- [Task description] Show each line in the listing below that contains the word "watch".

- [Dataset content]
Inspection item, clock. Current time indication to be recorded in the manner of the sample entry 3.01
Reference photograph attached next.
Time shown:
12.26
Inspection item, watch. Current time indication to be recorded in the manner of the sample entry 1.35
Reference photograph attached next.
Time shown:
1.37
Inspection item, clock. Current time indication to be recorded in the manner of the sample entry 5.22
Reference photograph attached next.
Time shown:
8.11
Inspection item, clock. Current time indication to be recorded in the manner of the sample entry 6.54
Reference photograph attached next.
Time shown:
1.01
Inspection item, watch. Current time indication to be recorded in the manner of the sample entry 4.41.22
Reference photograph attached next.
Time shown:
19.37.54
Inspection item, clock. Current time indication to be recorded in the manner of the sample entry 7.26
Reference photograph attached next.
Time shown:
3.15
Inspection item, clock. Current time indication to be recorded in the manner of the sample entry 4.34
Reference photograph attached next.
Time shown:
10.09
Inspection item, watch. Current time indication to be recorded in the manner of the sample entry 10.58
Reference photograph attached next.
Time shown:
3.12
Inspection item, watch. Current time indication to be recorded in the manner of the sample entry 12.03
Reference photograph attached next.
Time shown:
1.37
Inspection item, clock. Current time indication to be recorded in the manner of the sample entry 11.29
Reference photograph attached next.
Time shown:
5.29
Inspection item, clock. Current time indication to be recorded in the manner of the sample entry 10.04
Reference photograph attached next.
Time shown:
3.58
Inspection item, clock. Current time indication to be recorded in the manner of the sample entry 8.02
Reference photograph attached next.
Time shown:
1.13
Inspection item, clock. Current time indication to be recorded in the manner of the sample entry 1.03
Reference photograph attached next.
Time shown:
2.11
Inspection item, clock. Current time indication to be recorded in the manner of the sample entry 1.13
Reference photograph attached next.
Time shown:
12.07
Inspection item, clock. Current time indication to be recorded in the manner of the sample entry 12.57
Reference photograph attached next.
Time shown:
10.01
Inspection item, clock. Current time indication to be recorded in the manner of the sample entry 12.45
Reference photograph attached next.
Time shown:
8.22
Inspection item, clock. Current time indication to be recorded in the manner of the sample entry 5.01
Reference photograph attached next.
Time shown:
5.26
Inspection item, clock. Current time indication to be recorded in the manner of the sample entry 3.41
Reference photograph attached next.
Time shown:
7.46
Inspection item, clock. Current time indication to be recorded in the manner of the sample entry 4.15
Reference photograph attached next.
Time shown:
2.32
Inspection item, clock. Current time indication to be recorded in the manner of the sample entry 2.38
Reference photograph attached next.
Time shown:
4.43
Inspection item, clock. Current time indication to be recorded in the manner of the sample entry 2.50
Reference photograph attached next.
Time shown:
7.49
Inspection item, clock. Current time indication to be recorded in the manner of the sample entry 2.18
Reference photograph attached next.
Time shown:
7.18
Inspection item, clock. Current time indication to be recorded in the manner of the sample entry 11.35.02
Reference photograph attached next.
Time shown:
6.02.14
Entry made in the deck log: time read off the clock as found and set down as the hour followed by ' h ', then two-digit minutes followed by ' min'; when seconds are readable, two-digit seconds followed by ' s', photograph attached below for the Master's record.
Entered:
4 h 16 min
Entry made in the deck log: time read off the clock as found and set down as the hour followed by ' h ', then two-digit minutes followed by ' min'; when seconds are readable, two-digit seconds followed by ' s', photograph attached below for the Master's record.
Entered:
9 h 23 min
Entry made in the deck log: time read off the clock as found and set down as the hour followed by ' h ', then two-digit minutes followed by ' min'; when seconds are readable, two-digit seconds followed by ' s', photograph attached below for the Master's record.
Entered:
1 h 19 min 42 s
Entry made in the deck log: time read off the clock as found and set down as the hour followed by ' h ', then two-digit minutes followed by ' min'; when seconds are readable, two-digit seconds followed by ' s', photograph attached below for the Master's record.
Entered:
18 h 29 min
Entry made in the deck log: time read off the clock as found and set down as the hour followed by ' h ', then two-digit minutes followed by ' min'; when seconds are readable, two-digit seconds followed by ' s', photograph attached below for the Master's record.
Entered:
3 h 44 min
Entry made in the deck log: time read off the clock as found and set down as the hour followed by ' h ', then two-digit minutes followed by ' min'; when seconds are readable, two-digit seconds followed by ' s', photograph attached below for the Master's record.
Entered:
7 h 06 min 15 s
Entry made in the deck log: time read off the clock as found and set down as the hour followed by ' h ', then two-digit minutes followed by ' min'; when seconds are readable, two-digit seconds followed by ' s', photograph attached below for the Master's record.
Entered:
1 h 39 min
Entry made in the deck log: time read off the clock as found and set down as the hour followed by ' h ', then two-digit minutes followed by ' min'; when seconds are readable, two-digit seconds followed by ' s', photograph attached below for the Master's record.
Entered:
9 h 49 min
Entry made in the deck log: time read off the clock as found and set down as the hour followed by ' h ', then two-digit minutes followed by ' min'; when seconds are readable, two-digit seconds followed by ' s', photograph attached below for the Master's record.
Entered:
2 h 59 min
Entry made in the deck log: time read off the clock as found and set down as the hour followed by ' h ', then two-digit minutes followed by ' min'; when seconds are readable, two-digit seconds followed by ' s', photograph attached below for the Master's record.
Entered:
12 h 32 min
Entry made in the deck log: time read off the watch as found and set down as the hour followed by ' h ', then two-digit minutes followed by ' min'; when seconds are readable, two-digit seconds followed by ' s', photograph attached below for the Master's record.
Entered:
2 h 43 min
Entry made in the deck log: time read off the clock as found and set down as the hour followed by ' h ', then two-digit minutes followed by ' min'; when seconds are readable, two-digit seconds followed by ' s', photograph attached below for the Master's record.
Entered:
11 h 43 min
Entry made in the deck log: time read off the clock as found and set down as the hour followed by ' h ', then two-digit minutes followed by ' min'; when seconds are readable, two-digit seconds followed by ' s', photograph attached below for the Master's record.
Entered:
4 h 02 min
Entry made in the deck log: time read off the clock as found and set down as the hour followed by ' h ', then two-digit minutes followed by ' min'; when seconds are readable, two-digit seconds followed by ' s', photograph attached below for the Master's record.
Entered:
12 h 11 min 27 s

- [Expected answer]
Inspection item, watch. Current time indication to be recorded in the manner of the sample entry 1.35
Inspection item, watch. Current time indication to be recorded in the manner of the sample entry 4.41.22
Inspection item, watch. Current time indication to be recorded in the manner of the sample entry 10.58
Inspection item, watch. Current time indication to be recorded in the manner of the sample entry 12.03
Entry made in the deck log: time read off the watch as found and set down as the hour followed by ' h ', then two-digit minutes followed by ' min'; when seconds are readable, two-digit seconds followed by ' s', photograph attached below for the Master's record.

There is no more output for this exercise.